看完了靈草典籍,羅威滿意地點了點頭,眼中閃過一絲明悟。他輕輕合上書卷,將其小心地放在一旁,隨後雙手結印,開始修煉《赤炎訣》。
隨著他體內微弱靈力的運轉,一條靈動的小火蛇突然從他的指尖竄出。火蛇在他的五指之間來回穿梭,遊刃有餘,彷彿有了生命一般。意念一動,火蛇便能隨心所欲地變化形態,收發自如。顯然,他在控火之術上又精進了不少。羅威心中微微一動,指尖的火焰瞬間扭曲重組,化作了一張冷峻的麵龐,五官隱約可見。
看著這張由赤紅火焰凝聚而成的臉,羅威的思緒不禁飄遠。他猛地想起了那個反複折磨他的詭異夢境,想起了夢中那雙冰冷徹骨、燃燒著金黃烈焰的黃金瞳。
那究竟意味著什麽?羅威眼神有些迷離,思緒漸漸飄散。因為分心,指尖的火焰頓時失去了控製,劇烈地閃爍了幾下後,“噗”的一聲熄滅了,化作一縷青煙消散在夜風中。
“唉……想這些幹嘛,眼下提升實力纔是正事。”羅威苦笑著搖了搖頭,強行將那些紛亂的念頭壓下。他仰起頭,凝視著頭頂那片浩瀚無垠的星空,心中湧起一股莫名的惆悵。那個夢境,就像這片深邃的星空一樣,隱藏著無數的秘密,讓人無從探尋。但他隱隱有一種直覺,終有一天,他會親手揭開這背後的真相。現在,他唯一能做的,就是不斷變強,靜候時機的到來。
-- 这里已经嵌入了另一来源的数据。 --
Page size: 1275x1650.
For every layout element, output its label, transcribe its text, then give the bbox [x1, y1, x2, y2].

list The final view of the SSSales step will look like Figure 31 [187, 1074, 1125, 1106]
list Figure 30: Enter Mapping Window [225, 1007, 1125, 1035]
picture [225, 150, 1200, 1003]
平複了心情後,羅威閉上雙眼,開始修煉《太華心訣》。他盤膝而坐,雙手平放在膝蓋上,努力感應並牽引著周圍天地間稀薄的靈氣進入體內。
不出所料,修煉的效果依然差強人意,那緩慢的進度足以讓人絕望。但羅威早已習慣了這種挫敗感,他並未氣餒,隻是更加專注地運轉著功法。
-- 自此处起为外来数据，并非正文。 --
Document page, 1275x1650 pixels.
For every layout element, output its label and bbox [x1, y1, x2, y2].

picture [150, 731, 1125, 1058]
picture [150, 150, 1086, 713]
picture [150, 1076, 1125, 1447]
就在他沉浸在枯燥的修煉中時,突然感覺到胸口處傳來一陣奇異的熱度。他微微一驚,低頭看去,隻見粗佈道袍下,竟透出了一層柔和的亮光。羅威伸手入懷,摸出了那顆從深水潭底下蛟龍窟中意外得來的神秘珠子。
“怎麽會發光?”羅威滿心疑惑,停止了修煉,將珠子托在掌心仔細端詳。
此時的珠子表麵帶著一絲溫熱,正散發著如同皎潔月光般柔和而明亮的光芒,與他初次見到它時那冰冷的觸感截然不同。羅威心中大奇,用兩根手指捏住珠子,借著夜色和燈光仔細觀察。珠子內部那些如細砂般的物質似乎變得更加活躍了,它們在光芒的映照下,閃爍著夢幻般的光澤,宛如縮小版的星河在其中流轉。
出於強烈的好奇心,羅威試探性地調動體內僅有的一絲靈力,緩緩注入到珠子之中。
就在靈力接觸到珠子的那一刹那,異變突生!
原本柔和的珠子瞬間爆發出極其刺目的強光,那光芒簡直比正午的太陽還要耀眼。緊接著,一股難以抗拒的恐怖吸力從珠子上猛然爆發出來,彷彿要將周圍的一切都吞噬殆盡,首當其衝的便是羅威。
“我操!這到底是個什麽鬼東西!”羅威心中大駭,腦海中猛地閃過一個荒謬的念頭:這該不會是一件會吃人的邪門法寶吧?
這念頭剛一升起,羅威自己都覺得有些可笑。但還沒等他自嘲出聲,一股無法抗拒的力量便將他整個人猛地拽了進去。
緊接著,便是一陣劇烈的天旋地轉。羅威感覺自己就像是被人從萬丈深淵的懸崖上直接扔了下去,整個人在一個無盡黑暗、完全失重的詭異空間裏瘋狂翻滾。那種感覺,不僅僅是肉體上的折磨,更像是連靈魂都在被一雙無形的大手狠狠撕扯、揉捏,痛苦得讓他幾乎要失去意識。
這種極致的暈眩感似乎隻持續了一瞬,又彷彿經曆了漫長的幾個世紀。終於,那種天旋地轉的感覺消失了,羅威感覺到自己的雙腳重重地踩在了堅實的地麵上。
“撲通”一聲,他沒能穩住身形,一個踉蹌摔倒在地,狼狽不堪。胃裏一陣翻江倒海,強烈的惡心感湧上心頭,腦子裏更是像有無數隻蜜蜂在嗡嗡作響。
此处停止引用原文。